Goal of the exercise: Print the first line of the data below and every one after it, through the line containing "supporting startup growth", exactly as written.

Stored data entries
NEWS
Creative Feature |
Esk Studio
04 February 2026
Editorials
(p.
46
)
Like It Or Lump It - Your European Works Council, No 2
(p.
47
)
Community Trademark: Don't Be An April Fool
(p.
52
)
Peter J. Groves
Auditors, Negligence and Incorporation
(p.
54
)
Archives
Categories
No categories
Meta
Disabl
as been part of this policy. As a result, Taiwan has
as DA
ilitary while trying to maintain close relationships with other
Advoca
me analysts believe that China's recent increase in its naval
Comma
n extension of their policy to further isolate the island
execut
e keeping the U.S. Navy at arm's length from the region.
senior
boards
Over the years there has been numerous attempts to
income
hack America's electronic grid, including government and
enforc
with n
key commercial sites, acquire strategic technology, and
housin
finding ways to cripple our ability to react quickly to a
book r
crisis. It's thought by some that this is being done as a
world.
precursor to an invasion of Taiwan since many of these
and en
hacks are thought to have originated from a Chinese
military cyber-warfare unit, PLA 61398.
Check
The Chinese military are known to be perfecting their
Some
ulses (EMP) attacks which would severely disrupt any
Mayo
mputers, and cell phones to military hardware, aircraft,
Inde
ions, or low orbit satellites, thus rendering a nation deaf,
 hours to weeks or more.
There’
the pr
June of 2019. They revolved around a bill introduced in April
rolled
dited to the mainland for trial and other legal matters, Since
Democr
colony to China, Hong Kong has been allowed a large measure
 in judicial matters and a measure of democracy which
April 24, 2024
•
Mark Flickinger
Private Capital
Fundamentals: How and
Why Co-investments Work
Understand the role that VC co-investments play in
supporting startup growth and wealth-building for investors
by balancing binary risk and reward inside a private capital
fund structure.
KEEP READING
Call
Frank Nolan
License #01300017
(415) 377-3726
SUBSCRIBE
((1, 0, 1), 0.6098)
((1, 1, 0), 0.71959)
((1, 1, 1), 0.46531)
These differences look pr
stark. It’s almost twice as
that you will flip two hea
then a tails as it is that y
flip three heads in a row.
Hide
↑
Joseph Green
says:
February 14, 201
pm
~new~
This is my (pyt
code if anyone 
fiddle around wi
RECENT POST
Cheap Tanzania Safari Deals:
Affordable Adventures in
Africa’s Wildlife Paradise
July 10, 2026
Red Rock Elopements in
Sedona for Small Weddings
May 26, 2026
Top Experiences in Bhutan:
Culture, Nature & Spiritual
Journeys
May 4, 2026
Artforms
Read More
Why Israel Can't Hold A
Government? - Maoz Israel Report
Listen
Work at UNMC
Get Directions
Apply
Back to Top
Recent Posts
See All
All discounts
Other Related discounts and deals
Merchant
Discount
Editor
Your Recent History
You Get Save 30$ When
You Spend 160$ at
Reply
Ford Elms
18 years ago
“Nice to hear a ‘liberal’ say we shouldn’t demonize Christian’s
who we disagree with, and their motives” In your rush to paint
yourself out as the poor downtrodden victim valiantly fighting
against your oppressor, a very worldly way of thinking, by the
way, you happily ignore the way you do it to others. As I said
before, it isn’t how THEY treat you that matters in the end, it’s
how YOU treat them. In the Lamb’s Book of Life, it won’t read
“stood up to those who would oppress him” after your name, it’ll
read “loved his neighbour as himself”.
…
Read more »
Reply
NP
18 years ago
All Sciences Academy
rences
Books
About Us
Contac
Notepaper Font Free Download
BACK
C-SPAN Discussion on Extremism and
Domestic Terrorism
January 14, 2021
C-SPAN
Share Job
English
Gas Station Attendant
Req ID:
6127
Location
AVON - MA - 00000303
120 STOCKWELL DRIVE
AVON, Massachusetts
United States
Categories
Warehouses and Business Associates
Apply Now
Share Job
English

Result for this exercise:
NEWS
Creative Feature |
Esk Studio
04 February 2026
Editorials
(p.
46
)
Like It Or Lump It - Your European Works Council, No 2
(p.
47
)
Community Trademark: Don't Be An April Fool
(p.
52
)
Peter J. Groves
Auditors, Negligence and Incorporation
(p.
54
)
Archives
Categories
No categories
Meta
Disabl
as been part of this policy. As a result, Taiwan has
as DA
ilitary while trying to maintain close relationships with other
Advoca
me analysts believe that China's recent increase in its naval
Comma
n extension of their policy to further isolate the island
execut
e keeping the U.S. Navy at arm's length from the region.
senior
boards
Over the years there has been numerous attempts to
income
hack America's electronic grid, including government and
enforc
with n
key commercial sites, acquire strategic technology, and
housin
finding ways to cripple our ability to react quickly to a
book r
crisis. It's thought by some that this is being done as a
world.
precursor to an invasion of Taiwan since many of these
and en
hacks are thought to have originated from a Chinese
military cyber-warfare unit, PLA 61398.
Check
The Chinese military are known to be perfecting their
Some
ulses (EMP) attacks which would severely disrupt any
Mayo
mputers, and cell phones to military hardware, aircraft,
Inde
ions, or low orbit satellites, thus rendering a nation deaf,
 hours to weeks or more.
There’
the pr
June of 2019. They revolved around a bill introduced in April
rolled
dited to the mainland for trial and other legal matters, Since
Democr
colony to China, Hong Kong has been allowed a large measure
 in judicial matters and a measure of democracy which
April 24, 2024
•
Mark Flickinger
Private Capital
Fundamentals: How and
Why Co-investments Work
Understand the role that VC co-investments play in
supporting startup growth and wealth-building for investors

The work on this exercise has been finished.